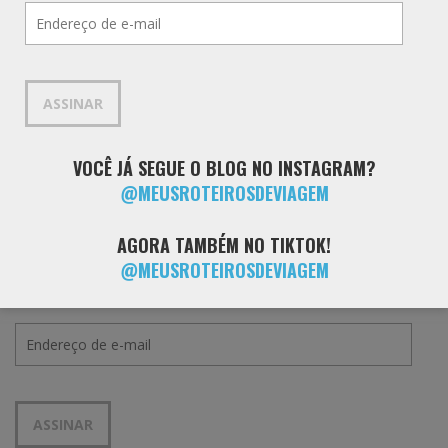
Endereço
de
e-
mail
ASSINAR
VOCÊ JÁ SEGUE O BLOG NO INSTAGRAM?
@MEUSROTEIROSDEVIAGEM
AGORA TAMBÉM NO TIKTOK!
@MEUSROTEIROSDEVIAGEM
RECEBA NOVOS POSTS POR E-MAIL
Endereço
de
e-
mail
ASSINAR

- - - -

*Task brief*:
Output each line exactly as shown above; no pictures go in the copy.

*Task answer*:
Endereço
de
e-
mail
ASSINAR
VOCÊ JÁ SEGUE O BLOG NO INSTAGRAM?
@MEUSROTEIROSDEVIAGEM
AGORA TAMBÉM NO TIKTOK!
@MEUSROTEIROSDEVIAGEM
RECEBA NOVOS POSTS POR E-MAIL
Endereço
de
e-
mail
ASSINAR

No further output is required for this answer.